The RRS pano head is pretty average, imho. It's nicely built, but it lacks clickstops which are a godsend when shooting telephoto or multirow panos (or 360s, for that matter). It's also pricey as hell.

Sunwayfoto sell their top of the line Arca-based indexing rotator with a disc clamp for around $180, and it's built like a Sherman tank (or, I guess, a Type 99??). Not the dodgy Chinese ebay job the name might otherwise suggest. Similarly, an entire NodalNinja4 360 degree package is less than the price of just a RRS rotator and slide.

Right on Broseph! Not to mention that any seasoned tinkerer can easily customize and improve the functionality/durability of many cheaper Chinese ebay jobs—let alone the Sunwayfoto unit.

Chris Parent's picture

If you're going to use this technique a good amount, you really should buy PTGUI. The ability to manually set control points can save many of the images Photoshop could never handle. Photoshop doesn't have near the control PTGUI does.

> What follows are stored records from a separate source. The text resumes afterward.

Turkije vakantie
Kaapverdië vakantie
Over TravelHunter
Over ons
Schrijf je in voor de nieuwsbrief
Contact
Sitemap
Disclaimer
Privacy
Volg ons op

I'll second that. PTGUI is a godsend the world of stitching.

Hugin is very good as well, and it's free: http://hugin.sourceforge.net/

Both PTGui and AutoPano can take the individual exposures and blend them to HDR while stitching (maybe Hugin too?) You could have tossed the individual images on Autopano and hit one button to get what you spent forever doing here.

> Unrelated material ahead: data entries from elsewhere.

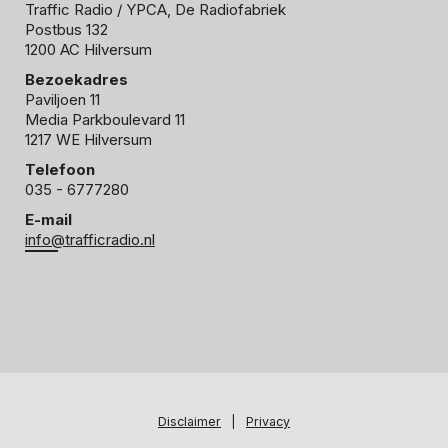
Traffic Radio
/ YPCA, De Radiofabriek
Postbus 132
1200 AC Hilversum
Bezoekadres
Paviljoen 11
Media Parkboulevard 11
1217 WE Hilversum
Telefoon
035 - 6777280
E-mail
info@trafficradio.nl
Disclaimer
|
Privacy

Also, a real panohead isn't that expensive, if you get one at the intro level. The ability to do multi-row panos is worth it.

I hope I don't come off sounding critical; I just want to put that info out there.

The RRS unit is a nice mount, but rather pricey. Looking at the video, I realized I could use my $50 Adorama macro focusing rail to adjust the optical center, with finer adjustment to boot. Taking a quick look at the Adorama site, they have a very simple macro focusing rail for $20 that would accomplish the same feat: http://www.adorama.com/MCFRSS.html
The more sophisticated rail can be found here: http://www.adorama.com/MCFRS1.html
The advantage of using these rails of course is that you also have a macro focusing rail!

Chet Meyerson's picture

Spy Black,

That post about the Adorama rails is exactly the same as I was going to post! You are dead right. Also, unless you know exactly where the focus nodal plane of a lens is getting close is about the best we can do. And the Adorama rails suffice for that. I have them and think the tip is great! Better than doing it on the camera tripod mounting point.

You can use the calibration process that was outlined at the RRS site, which is standard practice for calibration: http://www.reallyrightstuff.com/s.nl/it.I/id.33/.f

What is a Backplate?

E Port's picture

An image used as a background for compositing purposes. In this specific scenario, the junkyard landscape is used as a backplate. It looked like Gary was going to add a model on top the center vehicle, but that's outside the scope of this article.

If it is a background, why not call it a background. This is dumber than 'dragging the shutter' for 'slow shutter speed'.

E Port's picture

It's best to think of the word backplate as a specific kind of background. You could technically call it a background but there are many other objects that could be classified as such. Although I do agree with your sentiment on 'dragging the shutter', the more you can speak lingo, the more confident the art buyer or director will be in your ability to perform in a commercial environment.